PROBLEM DETAILS: Repeat only the lines from the one holding "Output key: every" down to the last line of the listing below, including both of those lines.

EXERCISE MATERIAL:
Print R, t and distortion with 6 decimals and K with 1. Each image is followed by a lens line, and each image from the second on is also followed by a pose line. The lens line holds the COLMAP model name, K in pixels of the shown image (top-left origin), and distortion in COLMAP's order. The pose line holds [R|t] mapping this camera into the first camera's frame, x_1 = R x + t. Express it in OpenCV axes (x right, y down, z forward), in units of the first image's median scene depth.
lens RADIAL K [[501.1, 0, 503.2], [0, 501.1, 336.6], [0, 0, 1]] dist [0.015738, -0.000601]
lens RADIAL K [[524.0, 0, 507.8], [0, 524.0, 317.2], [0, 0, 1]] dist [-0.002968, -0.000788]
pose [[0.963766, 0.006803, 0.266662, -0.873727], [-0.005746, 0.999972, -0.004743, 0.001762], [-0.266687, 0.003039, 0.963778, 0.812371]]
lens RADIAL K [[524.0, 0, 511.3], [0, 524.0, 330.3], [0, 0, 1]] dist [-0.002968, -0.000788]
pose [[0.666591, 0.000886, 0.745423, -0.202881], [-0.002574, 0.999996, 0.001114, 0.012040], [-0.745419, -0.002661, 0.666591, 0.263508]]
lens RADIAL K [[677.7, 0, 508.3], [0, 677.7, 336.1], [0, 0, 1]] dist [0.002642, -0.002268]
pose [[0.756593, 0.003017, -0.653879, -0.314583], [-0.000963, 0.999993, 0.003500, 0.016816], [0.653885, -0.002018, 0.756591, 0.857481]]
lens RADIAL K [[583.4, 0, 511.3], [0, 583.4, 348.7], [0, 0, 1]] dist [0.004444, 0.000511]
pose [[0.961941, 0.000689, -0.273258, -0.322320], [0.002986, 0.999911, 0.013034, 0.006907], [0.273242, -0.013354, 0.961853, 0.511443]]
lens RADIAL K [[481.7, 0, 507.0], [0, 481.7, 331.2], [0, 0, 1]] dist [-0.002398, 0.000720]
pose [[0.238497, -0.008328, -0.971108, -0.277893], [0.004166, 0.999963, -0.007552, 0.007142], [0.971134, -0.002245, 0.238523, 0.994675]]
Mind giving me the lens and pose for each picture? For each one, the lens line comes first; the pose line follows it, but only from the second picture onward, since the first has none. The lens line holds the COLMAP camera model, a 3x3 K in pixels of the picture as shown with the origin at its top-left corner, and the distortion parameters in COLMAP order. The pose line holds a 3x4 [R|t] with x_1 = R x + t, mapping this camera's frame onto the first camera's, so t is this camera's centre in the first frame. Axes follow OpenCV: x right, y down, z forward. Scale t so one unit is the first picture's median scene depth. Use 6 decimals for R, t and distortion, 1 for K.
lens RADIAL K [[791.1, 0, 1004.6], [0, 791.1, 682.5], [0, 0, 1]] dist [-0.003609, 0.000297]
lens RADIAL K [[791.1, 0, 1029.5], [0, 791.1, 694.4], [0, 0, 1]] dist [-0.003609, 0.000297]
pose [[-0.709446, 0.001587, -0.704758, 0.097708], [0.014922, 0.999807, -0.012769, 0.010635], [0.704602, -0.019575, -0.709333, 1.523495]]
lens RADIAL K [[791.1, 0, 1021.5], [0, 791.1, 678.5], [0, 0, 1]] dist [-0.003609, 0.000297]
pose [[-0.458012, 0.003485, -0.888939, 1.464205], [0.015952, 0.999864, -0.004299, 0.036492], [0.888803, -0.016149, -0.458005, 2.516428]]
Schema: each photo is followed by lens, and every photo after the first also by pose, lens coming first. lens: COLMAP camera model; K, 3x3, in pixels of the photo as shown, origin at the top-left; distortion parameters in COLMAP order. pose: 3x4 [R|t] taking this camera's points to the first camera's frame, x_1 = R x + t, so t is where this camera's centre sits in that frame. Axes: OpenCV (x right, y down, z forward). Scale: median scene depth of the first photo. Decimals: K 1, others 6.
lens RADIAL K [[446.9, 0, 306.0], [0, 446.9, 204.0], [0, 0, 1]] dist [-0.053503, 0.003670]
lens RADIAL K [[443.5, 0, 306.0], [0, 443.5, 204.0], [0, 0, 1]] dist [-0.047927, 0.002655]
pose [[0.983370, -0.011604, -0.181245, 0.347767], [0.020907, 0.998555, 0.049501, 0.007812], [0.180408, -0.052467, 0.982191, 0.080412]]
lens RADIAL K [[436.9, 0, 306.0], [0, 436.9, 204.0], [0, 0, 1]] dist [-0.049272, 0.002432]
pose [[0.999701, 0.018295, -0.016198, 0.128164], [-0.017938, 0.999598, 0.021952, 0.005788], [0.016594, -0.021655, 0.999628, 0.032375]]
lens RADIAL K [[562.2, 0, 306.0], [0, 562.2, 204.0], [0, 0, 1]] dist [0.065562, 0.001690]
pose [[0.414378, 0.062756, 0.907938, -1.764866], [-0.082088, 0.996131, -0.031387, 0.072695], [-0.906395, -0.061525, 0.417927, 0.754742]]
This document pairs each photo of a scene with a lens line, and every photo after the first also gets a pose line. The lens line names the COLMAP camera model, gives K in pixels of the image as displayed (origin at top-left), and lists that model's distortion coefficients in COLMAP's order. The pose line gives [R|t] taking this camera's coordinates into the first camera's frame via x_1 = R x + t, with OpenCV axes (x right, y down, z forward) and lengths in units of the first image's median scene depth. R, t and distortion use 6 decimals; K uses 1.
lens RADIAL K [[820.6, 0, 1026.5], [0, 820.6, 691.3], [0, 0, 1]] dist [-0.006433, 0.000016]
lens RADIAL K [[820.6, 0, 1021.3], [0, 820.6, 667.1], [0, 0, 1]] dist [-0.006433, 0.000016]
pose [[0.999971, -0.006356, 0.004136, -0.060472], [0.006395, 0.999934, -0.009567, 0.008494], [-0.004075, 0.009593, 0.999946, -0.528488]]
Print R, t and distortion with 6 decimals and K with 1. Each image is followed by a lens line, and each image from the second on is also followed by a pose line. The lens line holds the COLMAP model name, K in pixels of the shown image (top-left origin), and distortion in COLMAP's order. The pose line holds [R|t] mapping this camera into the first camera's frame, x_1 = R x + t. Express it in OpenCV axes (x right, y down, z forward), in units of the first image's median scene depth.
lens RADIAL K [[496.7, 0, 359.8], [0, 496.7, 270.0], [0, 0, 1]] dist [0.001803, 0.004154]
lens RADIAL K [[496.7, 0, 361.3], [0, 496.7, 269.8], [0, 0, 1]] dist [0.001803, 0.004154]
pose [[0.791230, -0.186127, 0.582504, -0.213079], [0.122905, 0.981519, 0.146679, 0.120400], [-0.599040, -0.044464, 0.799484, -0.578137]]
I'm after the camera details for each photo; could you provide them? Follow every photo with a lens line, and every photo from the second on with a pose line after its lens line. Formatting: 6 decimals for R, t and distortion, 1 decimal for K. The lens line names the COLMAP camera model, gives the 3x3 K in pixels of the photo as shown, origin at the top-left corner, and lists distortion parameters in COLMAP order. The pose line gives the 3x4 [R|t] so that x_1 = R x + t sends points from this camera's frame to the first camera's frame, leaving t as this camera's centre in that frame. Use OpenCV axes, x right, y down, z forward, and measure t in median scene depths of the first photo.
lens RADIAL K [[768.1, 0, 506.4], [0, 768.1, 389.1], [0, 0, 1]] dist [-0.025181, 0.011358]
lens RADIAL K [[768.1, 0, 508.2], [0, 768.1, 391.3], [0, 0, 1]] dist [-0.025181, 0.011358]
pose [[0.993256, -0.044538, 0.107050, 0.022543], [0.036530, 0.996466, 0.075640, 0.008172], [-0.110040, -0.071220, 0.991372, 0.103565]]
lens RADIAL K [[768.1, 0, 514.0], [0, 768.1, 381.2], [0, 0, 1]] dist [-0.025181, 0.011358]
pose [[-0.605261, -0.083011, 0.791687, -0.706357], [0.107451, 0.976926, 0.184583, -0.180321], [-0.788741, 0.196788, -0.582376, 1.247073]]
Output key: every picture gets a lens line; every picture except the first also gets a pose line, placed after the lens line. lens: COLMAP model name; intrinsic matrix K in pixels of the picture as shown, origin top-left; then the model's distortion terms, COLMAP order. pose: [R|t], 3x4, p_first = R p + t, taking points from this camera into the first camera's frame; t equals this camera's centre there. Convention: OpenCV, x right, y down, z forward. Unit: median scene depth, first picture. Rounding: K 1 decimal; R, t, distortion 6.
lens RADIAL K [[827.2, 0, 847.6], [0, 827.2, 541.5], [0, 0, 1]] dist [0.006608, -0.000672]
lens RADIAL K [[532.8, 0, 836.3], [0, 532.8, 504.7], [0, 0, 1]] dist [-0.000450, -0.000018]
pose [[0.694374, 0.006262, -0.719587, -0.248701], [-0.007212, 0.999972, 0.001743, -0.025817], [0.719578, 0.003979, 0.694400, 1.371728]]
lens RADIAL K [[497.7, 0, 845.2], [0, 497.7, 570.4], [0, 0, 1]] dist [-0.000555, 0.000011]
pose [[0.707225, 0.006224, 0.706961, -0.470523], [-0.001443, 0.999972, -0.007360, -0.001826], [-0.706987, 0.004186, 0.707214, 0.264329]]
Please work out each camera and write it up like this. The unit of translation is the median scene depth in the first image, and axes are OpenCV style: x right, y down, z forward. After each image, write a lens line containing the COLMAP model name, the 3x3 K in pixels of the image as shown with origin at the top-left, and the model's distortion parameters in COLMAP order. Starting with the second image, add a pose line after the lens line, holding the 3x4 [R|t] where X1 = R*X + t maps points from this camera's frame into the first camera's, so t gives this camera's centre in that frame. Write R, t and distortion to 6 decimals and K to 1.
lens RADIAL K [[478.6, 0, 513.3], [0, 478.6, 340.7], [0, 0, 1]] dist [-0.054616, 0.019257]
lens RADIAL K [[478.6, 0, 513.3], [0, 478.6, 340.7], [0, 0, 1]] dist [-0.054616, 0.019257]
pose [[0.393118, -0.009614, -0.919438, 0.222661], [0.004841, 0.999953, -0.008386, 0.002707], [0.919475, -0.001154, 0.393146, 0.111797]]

WRITTEN RESPONSE:
Output key: every picture gets a lens line; every picture except the first also gets a pose line, placed after the lens line. lens: COLMAP model name; intrinsic matrix K in pixels of the picture as shown, origin top-left; then the model's distortion terms, COLMAP order. pose: [R|t], 3x4, p_first = R p + t, taking points from this camera into the first camera's frame; t equals this camera's centre there. Convention: OpenCV, x right, y down, z forward. Unit: median scene depth, first picture. Rounding: K 1 decimal; R, t, distortion 6.
lens RADIAL K [[827.2, 0, 847.6], [0, 827.2, 541.5], [0, 0, 1]] dist [0.006608, -0.000672]
lens RADIAL K [[532.8, 0, 836.3], [0, 532.8, 504.7], [0, 0, 1]] dist [-0.000450, -0.000018]
pose [[0.694374, 0.006262, -0.719587, -0.248701], [-0.007212, 0.999972, 0.001743, -0.025817], [0.719578, 0.003979, 0.694400, 1.371728]]
lens RADIAL K [[497.7, 0, 845.2], [0, 497.7, 570.4], [0, 0, 1]] dist [-0.000555, 0.000011]
pose [[0.707225, 0.006224, 0.706961, -0.470523], [-0.001443, 0.999972, -0.007360, -0.001826], [-0.706987, 0.004186, 0.707214, 0.264329]]
Please work out each camera and write it up like this. The unit of translation is the median scene depth in the first image, and axes are OpenCV style: x right, y down, z forward. After each image, write a lens line containing the COLMAP model name, the 3x3 K in pixels of the image as shown with origin at the top-left, and the model's distortion parameters in COLMAP order. Starting with the second image, add a pose line after the lens line, holding the 3x4 [R|t] where X1 = R*X + t maps points from this camera's frame into the first camera's, so t gives this camera's centre in that frame. Write R, t and distortion to 6 decimals and K to 1.
lens RADIAL K [[478.6, 0, 513.3], [0, 478.6, 340.7], [0, 0, 1]] dist [-0.054616, 0.019257]
lens RADIAL K [[478.6, 0, 513.3], [0, 478.6, 340.7], [0, 0, 1]] dist [-0.054616, 0.019257]
pose [[0.393118, -0.009614, -0.919438, 0.222661], [0.004841, 0.999953, -0.008386, 0.002707], [0.919475, -0.001154, 0.393146, 0.111797]]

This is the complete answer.